Higher fine-scale genetic structure in peripheral than in core populations of a long-lived and mixed-mating conifer - eastern white cedar (Thuja occidentalis L.)
1 Canadian Genomics and Conservation Genetics Institute, Faculty of Forestry and Environmental Management, University of New Brunswick, 28 Dineen Drive, Fredericton, NB E3B 5A3, Canada
2 Current address: Department of Plant and Soil Science, Texas Tech University, 15th and Detroit Avenue, Lubbock, Texas 79409, USA
BMC Evolutionary Biology 2012, 12:48 doi:10.1186/1471-2148-12-48Published: 5 April 2012
Fine-scale or spatial genetic structure (SGS) is one of the key genetic characteristics of plant populations. Several evolutionary and ecological processes and population characteristics influence the level of SGS within plant populations. Higher fine-scale genetic structure may be expected in peripheral than core populations of long-lived forest trees, owing to the differences in the magnitude of operating evolutionary and ecological forces such as gene flow, genetic drift, effective population size and founder effects. We addressed this question using eastern white cedar (Thuja occidentalis) as a model species for declining to endangered long-lived tree species with mixed-mating system.
We determined the SGS in two core and two peripheral populations of eastern white cedar from its Maritime Canadian eastern range using six nuclear microsatellite DNA markers. Significant SGS ranging from 15 m to 75 m distance classes was observed in the four studied populations. An analysis of combined four populations revealed significant positive SGS up to the 45 m distance class. The mean positive significant SGS observed in the peripheral populations was up to six times (up to 90 m) of that observed in the core populations (15 m). Spatial autocorrelation coefficients and correlograms of single and sub-sets of populations were statistically significant. The extent of within-population SGS was significantly negatively correlated with all genetic diversity parameters. Significant heterogeneity of within-population SGS was observed for 0-15 m and 61-90 m between core and peripheral populations.

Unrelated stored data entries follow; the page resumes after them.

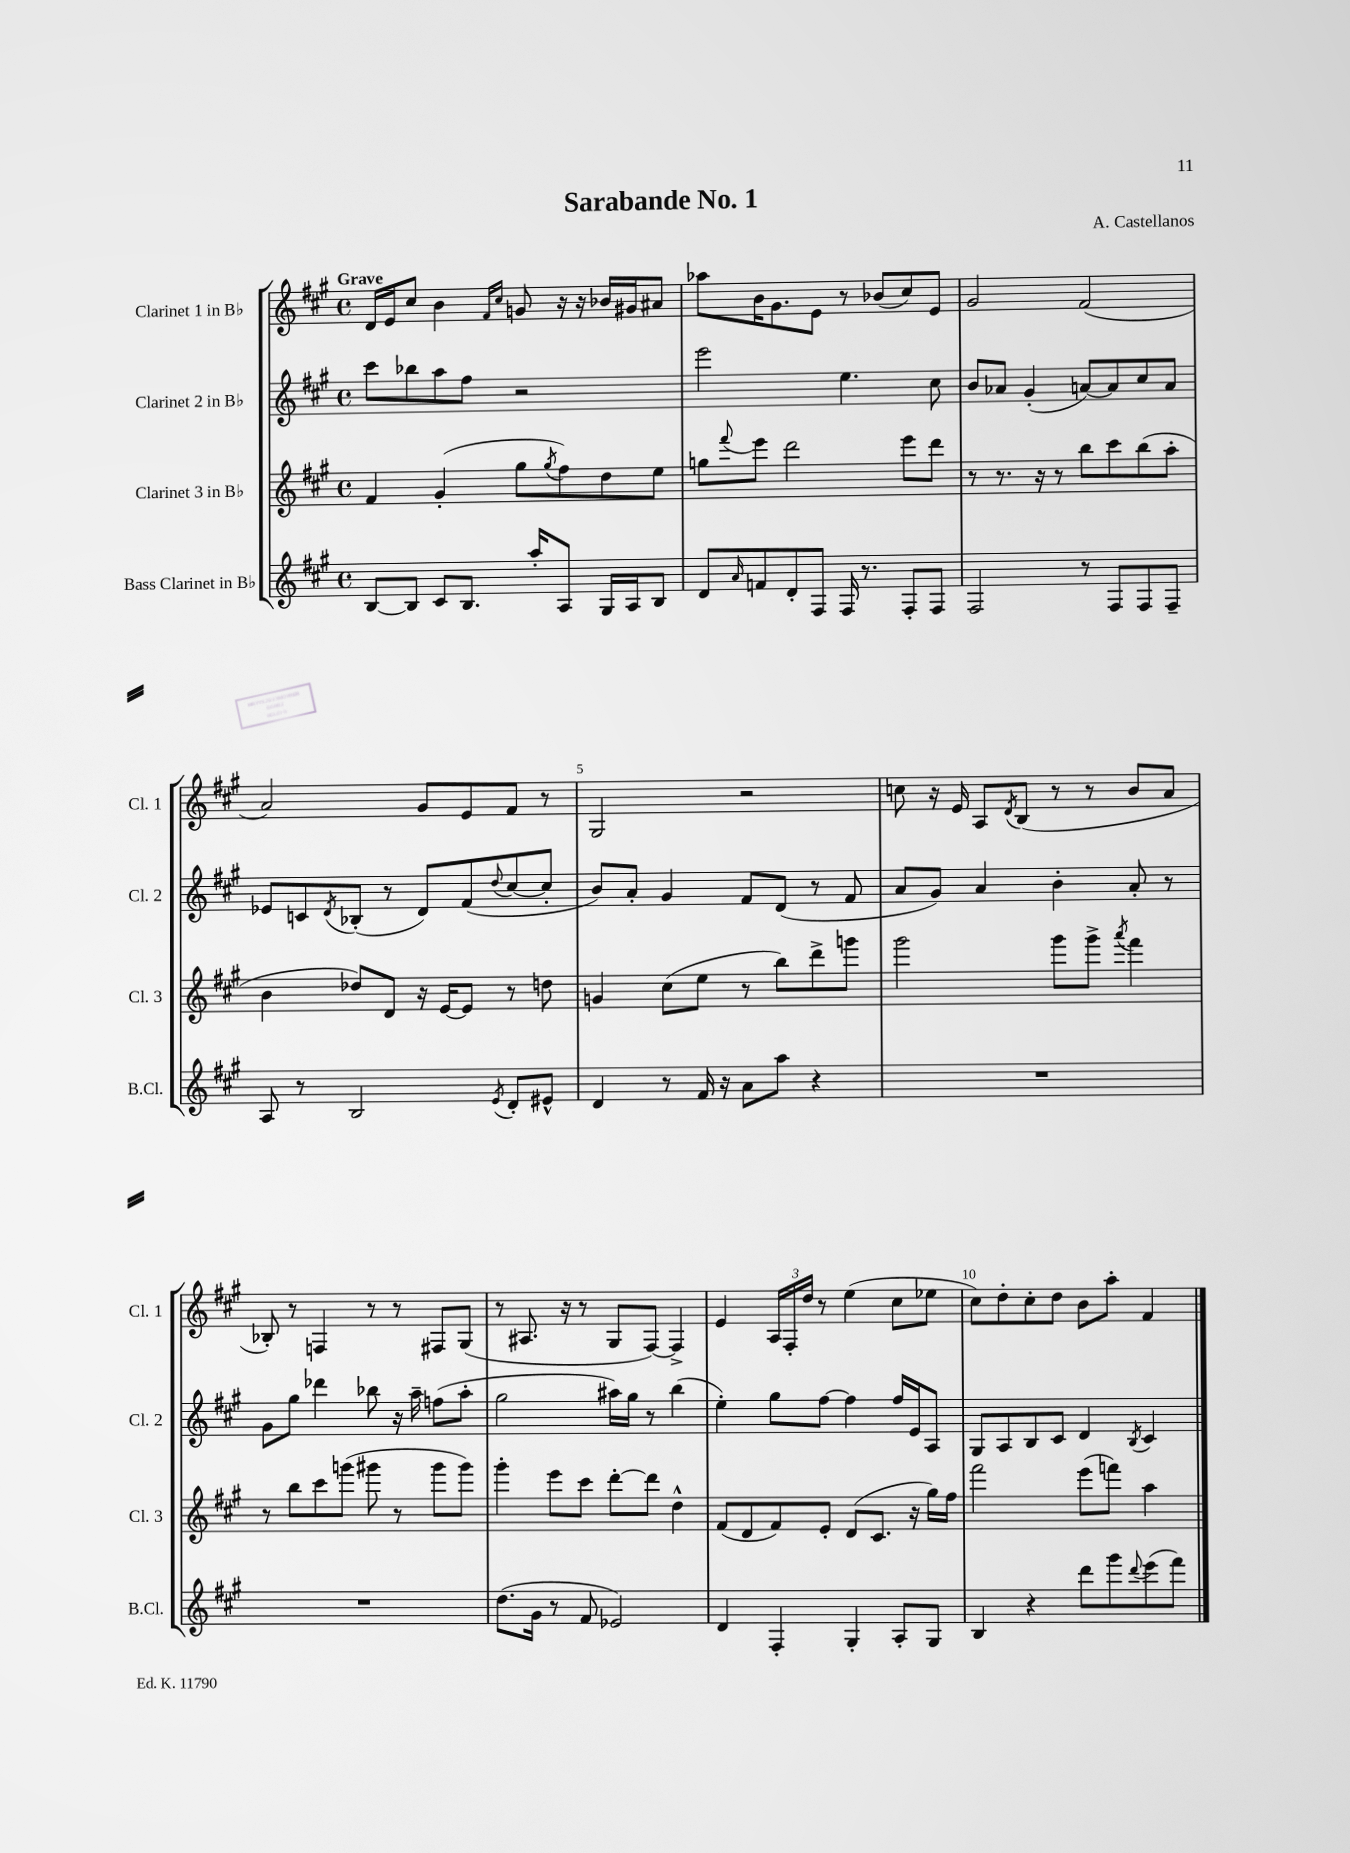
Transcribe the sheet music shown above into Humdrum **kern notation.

**kern	**kern	**kern	**kern
*staff4	*staff3	*staff2	*staff1
*clefG2	*clefG2	*clefG2	*clefG2
*k[f#c#g#]	*k[f#c#g#]	*k[f#c#g#]	*k[f#c#g#]
*M4/4	*M4/4	*M4/4	*M4/4
*met(c)	*met(c)	*met(c)	*met(c)
[8B	4f#	8ccc#	16d
.	.	.	16e
8B]	.	8bb-	8cc#
8c#	(4g#'	8aa	4b
8.B	.	8ff#	.
.	.	.	16qqf#
.	.	.	16qqcc#
.	8gg#	2r	8g
16aa'	.	.	.
.	8qgg#	.	.
8A	8ff#)	.	16r
.	.	.	16r
16G#	8dd	.	16b-
16A	.	.	16g#
8B	8ee	.	8a#
=	=	=	=
8d	8gg	2eee	8aa-
16qqa	8qqfff#	.	.
8f	8eee	.	16b
.	.	.	8.g#
8d'	2ddd	.	.
8F#	.	.	8e
16F#	.	4.ee	8r
8.r	.	.	.
.	.	.	(8b-
8F#'	8eee	.	8cc#)
8F#	8ddd	8cc#	8e
=	=	=	=
2F#	8r	8b	2g#
.	8.r	8a-	.
.	.	(4g#'	.
.	16r	.	.
.	8r	.	.
8r	8bb	[8a)	(2f#
8F#	8ccc#	8a]	.
8F#	(8bb	8cc#	.
8F#~	8aa'	8a	.
=	=	=	=
8A	4b	8e-	2a)
8r	.	8c	.
.	.	8qd	.
2B	8dd-)	(8B-'	.
.	8d	8r	.
.	16r	8d)	8g#
.	[16e	.	.
.	8e]	(8f#	8e
8qe	.	8qqdd	.
8d'	8r	[8cc#	8f#
8e#^^	8dd	8cc#']	8r
=	=	=	=
4d	4g	8b)	2G#
.	.	8a'	.
8r	(8cc#	4g#	.
16f#	8ee	.	.
16r	.	.	.
8a	8r	8f#	2r
8aa	8bb)	(8d	.
4r	8ddd^	8r	.
.	8ggg	8f#	.
=	=	=	=
1r	2ggg#	8a	8cc
.	.	8g#)	16r
.	.	.	16e
.	.	4a	8A
.	.	.	8qd
.	.	.	(8B
.	8ggg#	4b'	8r
.	8ggg#^	.	8r
.	8qaaa	.	.
.	4fff#	8a'	8b
.	.	8r	8a
=	=	=	=
1r	8r	8g#	8B-')
.	8bb	8gg#	8r
.	8ccc#	4ddd-	4F
.	(8ggg	.	.
.	8ggg#	8bb-	8r
.	8r	16r	8r
.	.	16aa~	.
.	8ggg#	(8ff	8F#
.	8ggg#)	8aa'	(8G#
=	=	=	=
(8.dd	4ggg#'	2gg#	8r
.	.	.	8.A#
16g#	.	.	.
8r	8eee	.	.
.	.	.	16r
8f#	8ccc#	.	8r
2e-)	[8ddd'	16aa#)	8G#
.	.	16gg#	.
.	8ddd]	8r	[8F#)
.	4dd^^	(4bb	4F#^]
=	=	=	=
4d	(8f#	4ee')	4e
.	8d	.	.
4F#'	8f#)	8gg#	24A
.	.	.	24F#'
.	.	.	24dd
.	8e'	[8ff#	8r
4G#'	(8d	4ff#]	(4ee
.	8.c#	.	.
8A'	.	16ff#	8cc#
.	16r	16e	.
8G#	16gg#)	8A	8ee-
.	16ff#	.	.
=	=	=	=
4B	2fff#	8G#	8cc#)
.	.	8A	8dd'
4r	.	8B	8cc#'
.	.	8c#	8dd
8ddd	(8eee	4d	8b
8ggg#	8fff)	.	8aa'
8qqddd	.	8qB	.
(8eee	4aa	4c#	4f#
8fff#)	.	.	.
==	==	==	==
*-	*-	*-	*-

Average Sp, and gene flow distances were higher in peripheral (Sp = 0.023, σg = 135 m) than in core (Sp = 0.014, σg = 109 m) populations. However, the mean neighborhood size was higher in the core (Nb = 82) than in the peripheral (Nb = 48) populations.
Eastern white cedar populations have significant fine-scale genetic structure at short distances. Peripheral populations have several-folds higher within-population fine-scale genetic structure than core populations. Anthropogenic disturbances and population fragmentation presumably have significant effects on fine-scale genetic structure in eastern white cedar. Core populations have higher neighborhood size than peripheral populations, whereas gene flow distances are higher in peripheral than in core populations. The results of our study contribute to the knowledge of poorly-understood spatial genetic structure of core versus peripheral populations in plants. As well, the information is of significance for conservation of genetic resources of eastern white cedar and perhaps of other long-lived forest trees with mixed-mating system.